_Dataset entries_.
_____
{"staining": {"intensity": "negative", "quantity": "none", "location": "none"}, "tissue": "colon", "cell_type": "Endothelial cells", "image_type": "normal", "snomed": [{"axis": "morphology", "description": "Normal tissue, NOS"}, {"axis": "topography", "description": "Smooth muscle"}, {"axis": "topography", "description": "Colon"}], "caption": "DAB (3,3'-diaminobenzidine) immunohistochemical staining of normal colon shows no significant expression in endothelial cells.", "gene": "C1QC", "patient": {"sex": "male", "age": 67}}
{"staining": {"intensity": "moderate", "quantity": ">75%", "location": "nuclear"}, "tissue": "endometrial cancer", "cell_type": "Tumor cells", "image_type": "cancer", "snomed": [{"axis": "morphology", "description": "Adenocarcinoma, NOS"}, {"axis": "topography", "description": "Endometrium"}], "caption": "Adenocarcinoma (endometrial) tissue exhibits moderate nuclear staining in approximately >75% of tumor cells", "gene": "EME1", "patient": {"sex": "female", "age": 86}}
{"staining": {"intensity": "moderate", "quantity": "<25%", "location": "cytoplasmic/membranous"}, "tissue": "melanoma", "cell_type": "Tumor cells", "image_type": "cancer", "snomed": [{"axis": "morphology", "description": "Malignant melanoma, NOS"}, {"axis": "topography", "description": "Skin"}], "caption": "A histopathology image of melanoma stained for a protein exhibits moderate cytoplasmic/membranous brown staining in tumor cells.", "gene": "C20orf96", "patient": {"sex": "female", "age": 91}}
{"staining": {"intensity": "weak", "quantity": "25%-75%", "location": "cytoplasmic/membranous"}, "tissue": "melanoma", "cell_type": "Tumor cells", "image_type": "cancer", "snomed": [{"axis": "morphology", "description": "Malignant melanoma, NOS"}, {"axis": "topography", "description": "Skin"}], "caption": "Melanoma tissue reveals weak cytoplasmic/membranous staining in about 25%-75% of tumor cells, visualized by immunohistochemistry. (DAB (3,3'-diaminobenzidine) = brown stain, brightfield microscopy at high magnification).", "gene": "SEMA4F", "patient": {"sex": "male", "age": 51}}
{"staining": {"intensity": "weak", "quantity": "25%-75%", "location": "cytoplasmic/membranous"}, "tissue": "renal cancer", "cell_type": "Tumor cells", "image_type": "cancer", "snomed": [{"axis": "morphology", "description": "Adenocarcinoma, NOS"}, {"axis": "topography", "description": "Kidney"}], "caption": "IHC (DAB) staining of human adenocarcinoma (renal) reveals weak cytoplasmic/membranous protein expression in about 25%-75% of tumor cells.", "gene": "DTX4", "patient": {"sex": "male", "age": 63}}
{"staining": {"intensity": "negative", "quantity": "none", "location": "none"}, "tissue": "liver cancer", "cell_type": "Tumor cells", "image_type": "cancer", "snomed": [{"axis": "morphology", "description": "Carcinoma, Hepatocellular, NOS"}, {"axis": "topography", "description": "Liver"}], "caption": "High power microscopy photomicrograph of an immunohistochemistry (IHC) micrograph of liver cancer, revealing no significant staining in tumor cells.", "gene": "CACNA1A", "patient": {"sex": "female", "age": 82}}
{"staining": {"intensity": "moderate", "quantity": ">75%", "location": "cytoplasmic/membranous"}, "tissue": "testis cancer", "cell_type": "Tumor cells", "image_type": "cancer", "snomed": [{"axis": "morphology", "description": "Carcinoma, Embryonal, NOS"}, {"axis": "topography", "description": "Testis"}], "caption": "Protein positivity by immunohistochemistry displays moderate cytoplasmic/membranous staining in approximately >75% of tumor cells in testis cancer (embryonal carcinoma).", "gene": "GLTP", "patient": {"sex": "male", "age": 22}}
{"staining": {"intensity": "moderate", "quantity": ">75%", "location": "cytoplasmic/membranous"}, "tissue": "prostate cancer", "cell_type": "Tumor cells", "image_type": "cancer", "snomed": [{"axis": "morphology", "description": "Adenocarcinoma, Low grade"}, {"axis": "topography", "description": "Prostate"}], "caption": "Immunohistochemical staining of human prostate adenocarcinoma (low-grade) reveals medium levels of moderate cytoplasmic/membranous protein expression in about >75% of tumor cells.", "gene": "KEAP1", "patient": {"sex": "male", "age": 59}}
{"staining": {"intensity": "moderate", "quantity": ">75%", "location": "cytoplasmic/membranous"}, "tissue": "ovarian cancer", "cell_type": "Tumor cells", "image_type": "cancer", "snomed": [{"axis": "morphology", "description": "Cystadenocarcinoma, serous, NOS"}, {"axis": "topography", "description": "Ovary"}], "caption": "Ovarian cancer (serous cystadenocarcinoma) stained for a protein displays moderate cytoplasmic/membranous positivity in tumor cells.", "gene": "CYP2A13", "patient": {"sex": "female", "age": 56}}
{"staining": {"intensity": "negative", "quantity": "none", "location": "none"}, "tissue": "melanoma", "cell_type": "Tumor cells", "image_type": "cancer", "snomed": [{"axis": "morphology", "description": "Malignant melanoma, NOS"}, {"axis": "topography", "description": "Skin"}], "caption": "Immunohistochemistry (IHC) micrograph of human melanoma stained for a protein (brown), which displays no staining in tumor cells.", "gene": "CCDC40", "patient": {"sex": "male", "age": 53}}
_____
_PROBLEM TO WORK ON_. A single number is the whole answer: report how many lines in the data above include the word "female".

_EXERCISE RESULT_. 4